Even if you’ve followed Apple’s advice and set up a Content Caching Server, each M1 Mac to be updated requires just under 1 GB of that update to be freshly downloaded direct from Apple’s servers rather than the local cache. The end result is that in its brief cycle, Big Sur has broken Apple’s previous records for requiring the largest quantity of updates: my chart below shows how macOS 11 has already required a total of over 31 GB of updates on Intel models, and more than 43 GB on M1 models.


In 11.5.1, Apple has succeeded in squeezing a thimbleful of a patch into a ten-gallon can of update, more than 99% of which is overhead. To compound that, those ten-gallon updates often don’t even work properly, forcing the user to download a full installer, weighing in at around 13 GB, and consuming even more time.

This has currently happened to my M1 Mac mini. It updated happily to 11.5, and remains stuck there. The Software Update pane in 11.5 is apparently unable to find any update for it, although it’s now five days since 11.5.1 was released. My only option therefore is to download the full 11.5.1 installer app, and hope that can connect with my existing Data volume. Neither am I the only Big Sur user who appears unable to update successfully to 11.5.1: several have contacted me to ask what they can do when 11.5 or older versions simply stop updating correctly. Where’s the standalone installer, they ask, but it’s a question Apple refuses to answer.

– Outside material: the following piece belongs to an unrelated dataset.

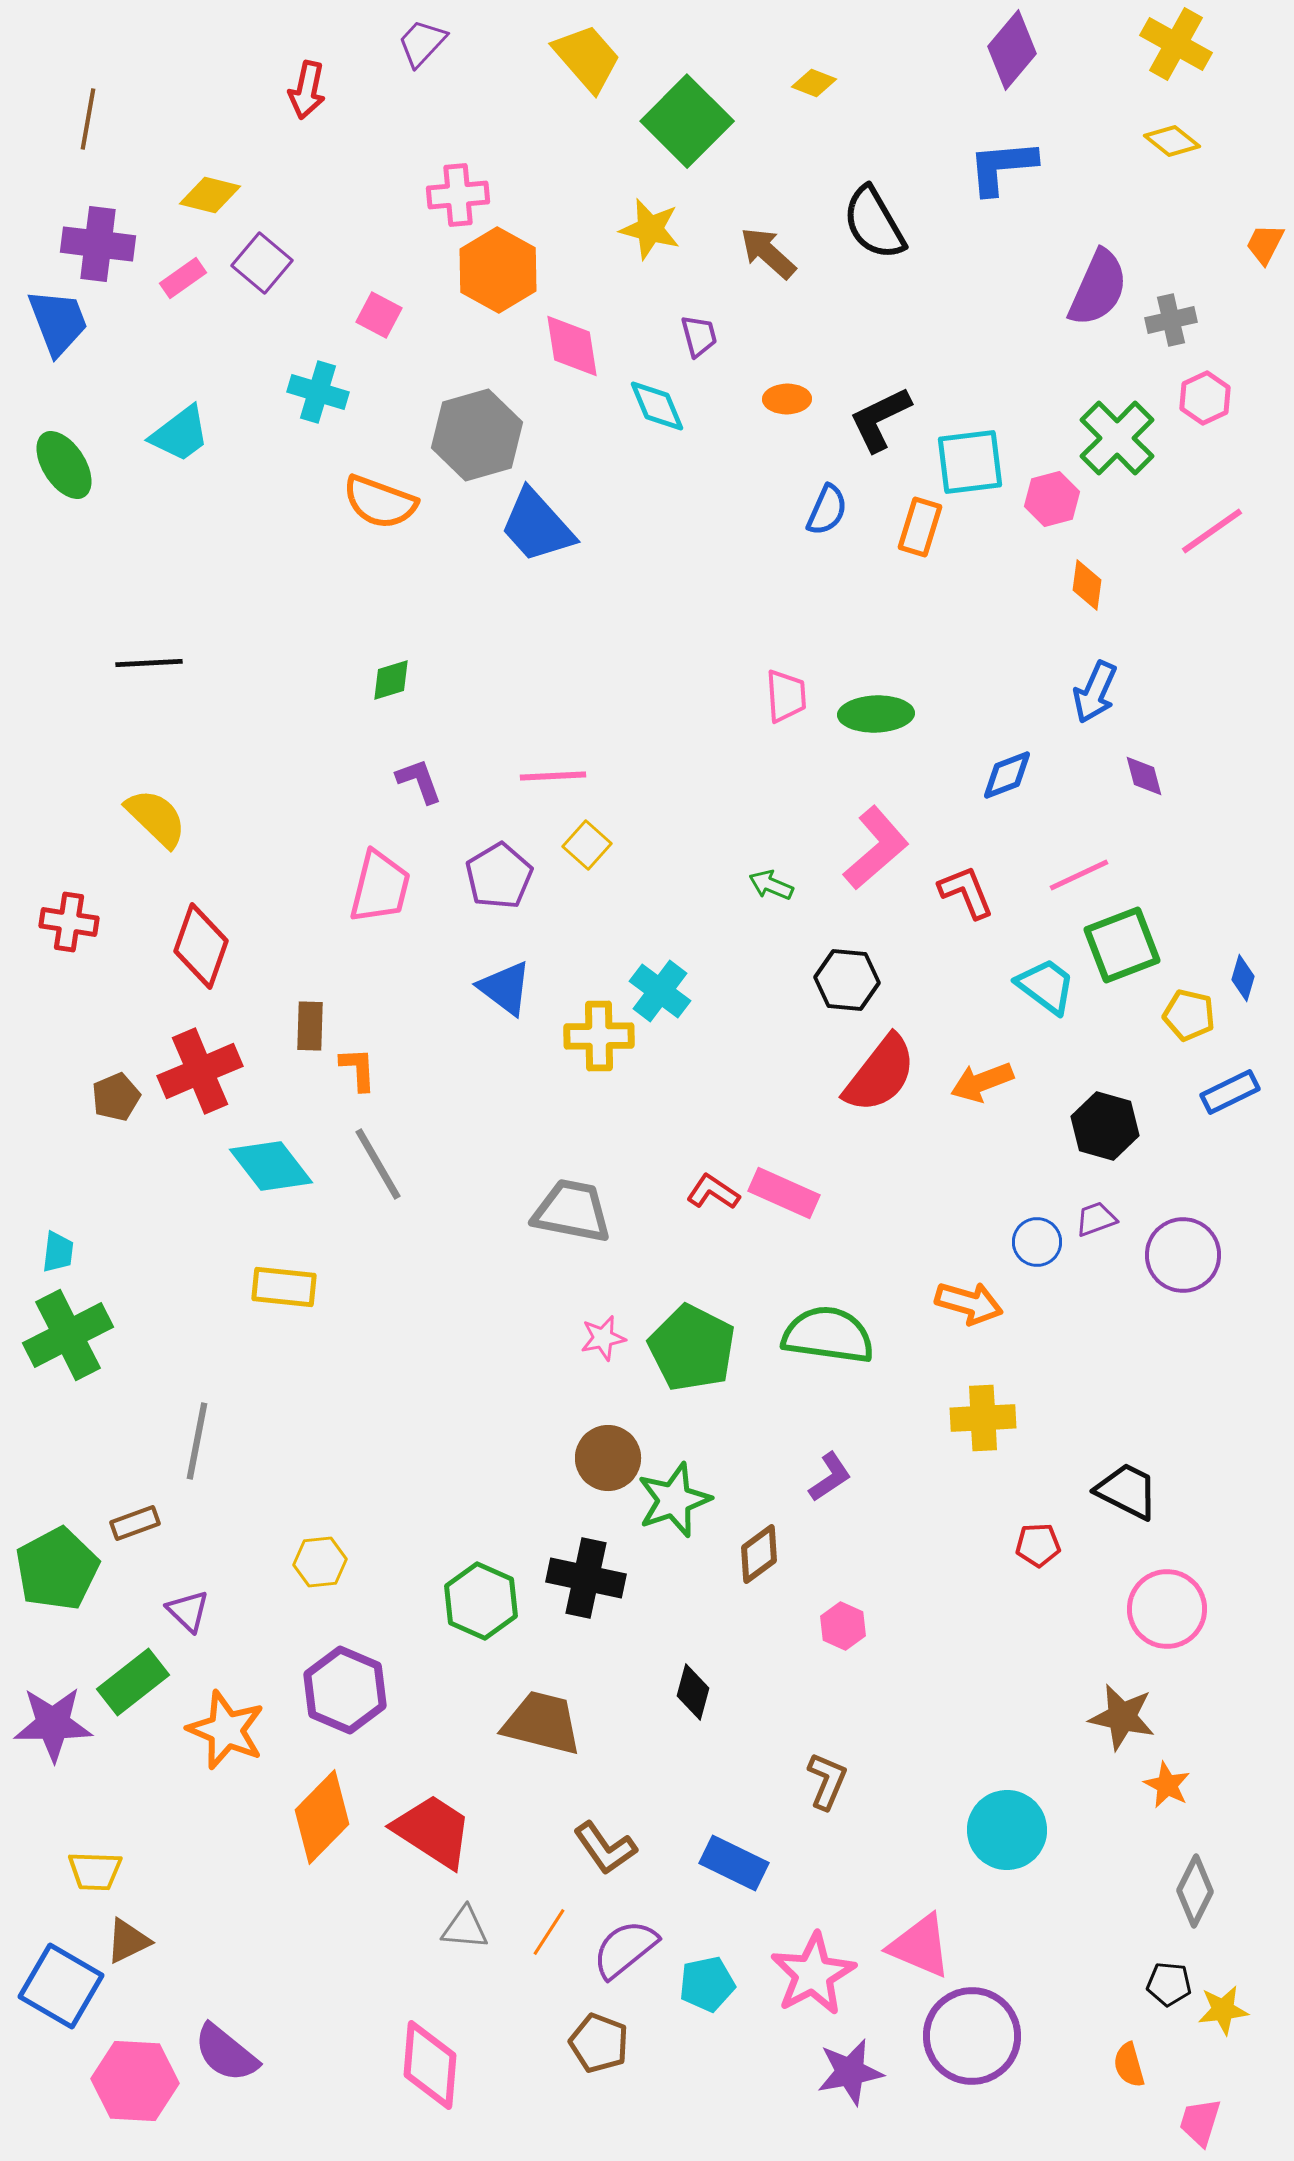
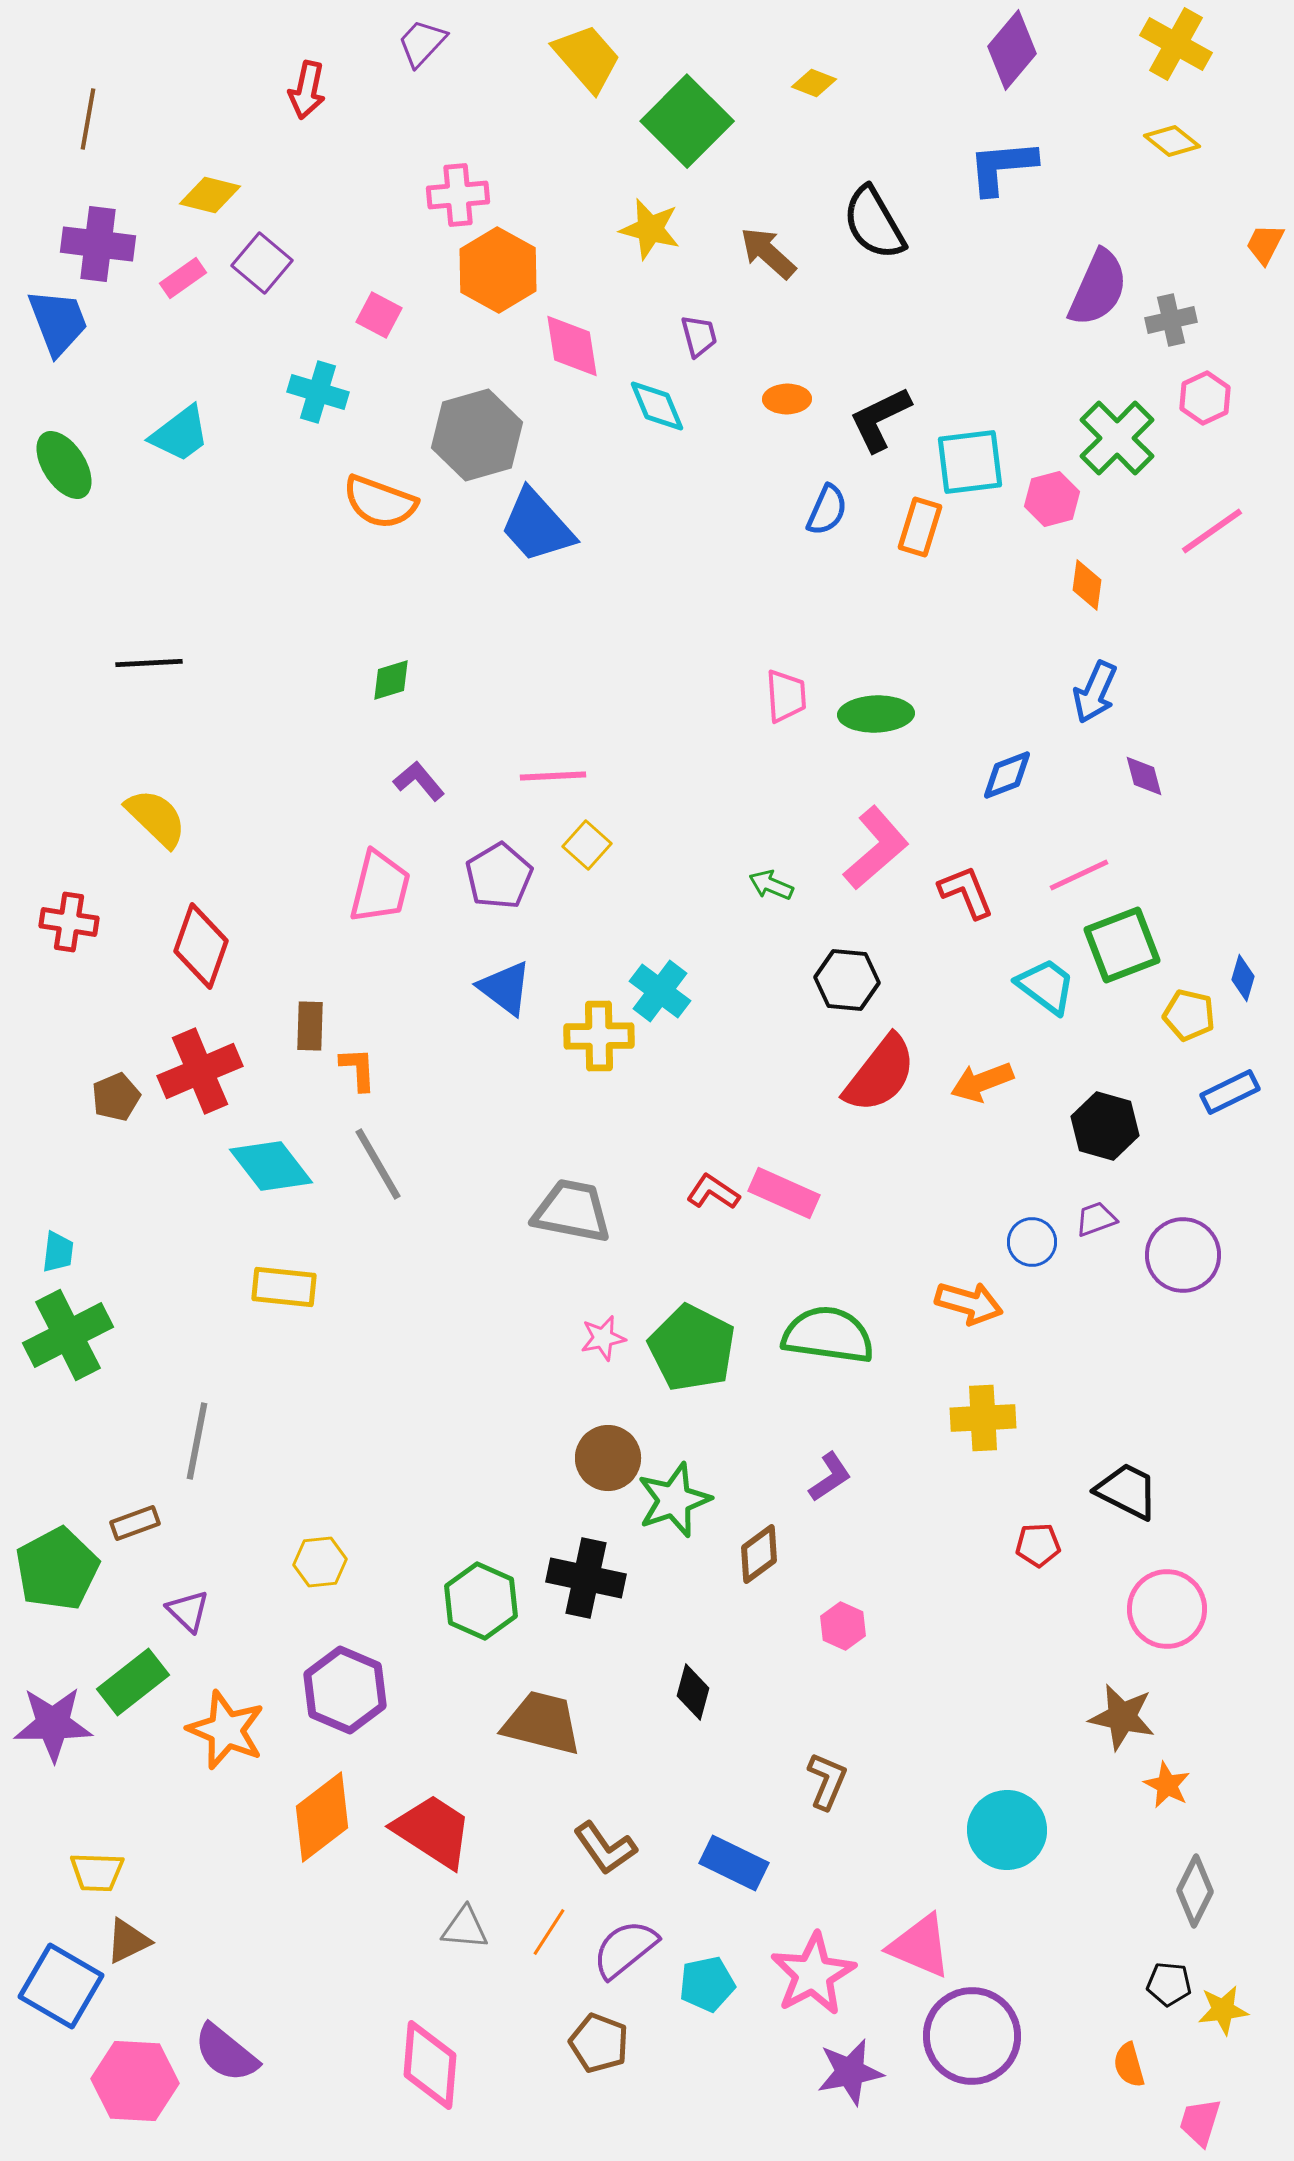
purple L-shape at (419, 781): rotated 20 degrees counterclockwise
blue circle at (1037, 1242): moved 5 px left
orange diamond at (322, 1817): rotated 8 degrees clockwise
yellow trapezoid at (95, 1871): moved 2 px right, 1 px down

The upshot is that more and more users are giving up the battle to keep Big Sur up to date. My M1 mini won’t ever get to 11.5.1, as I’ll simply leave it until Monterey is released and upgrade to that, leaving it vulnerable to a bug which is already being exploited in the wild, for at least two months. Once your system updates start encouraging users to take such risks, you know that you’ve got them badly wrong.

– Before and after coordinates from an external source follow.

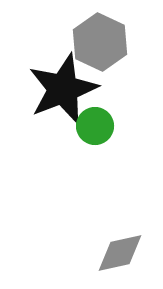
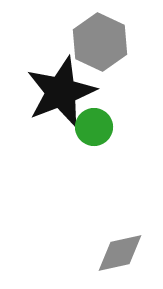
black star: moved 2 px left, 3 px down
green circle: moved 1 px left, 1 px down
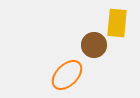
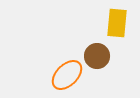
brown circle: moved 3 px right, 11 px down
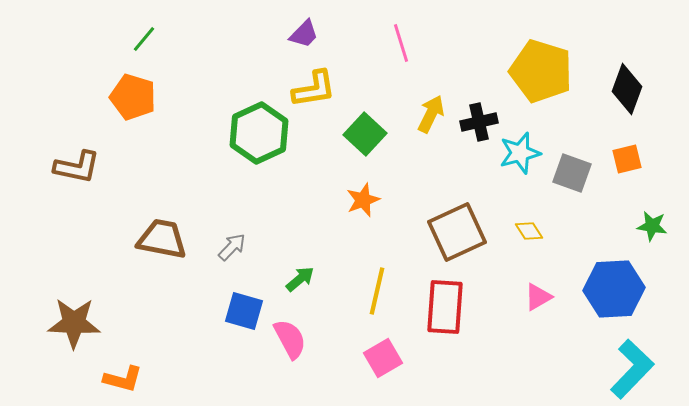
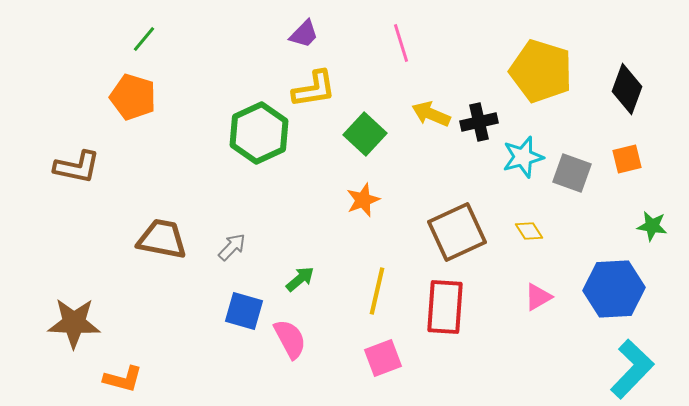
yellow arrow: rotated 93 degrees counterclockwise
cyan star: moved 3 px right, 4 px down
pink square: rotated 9 degrees clockwise
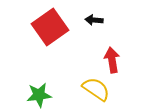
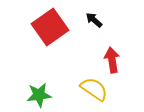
black arrow: rotated 36 degrees clockwise
yellow semicircle: moved 2 px left
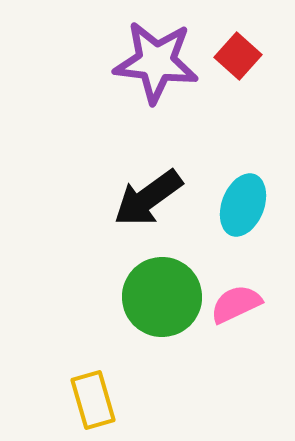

This is perhaps best illustrated in the ‘total cost of ownership’ (TCO) for the first year of each recent version of macOS. This is simply the sum of the size of the initial installer, plus the size of all system updates during the year in which that version of macOS was current:

  • macOS Mojave 10.14 = 26.7 GB
  • macOS Catalina 10.15 = 37.1 GB
  • macOS Big Sur 11, Intel = 43.7 GB
  • macOS Big Sur 11, M1 = 66.6 GB.

If those aren’t enough to convince you of Big Sur’s problem, consider its future. Over the next two years, it’s expected to receive maintenance. Traditionally, that should mean six or seven Security Updates each year. Even if each is a minimum size of 3.1 GB (for an M1 Mac), that would add a further 40 GB or so to the TCO, bringing it to more than 100 GB – or 0.1 TB – during its supported lifetime. How many thimblefuls is that?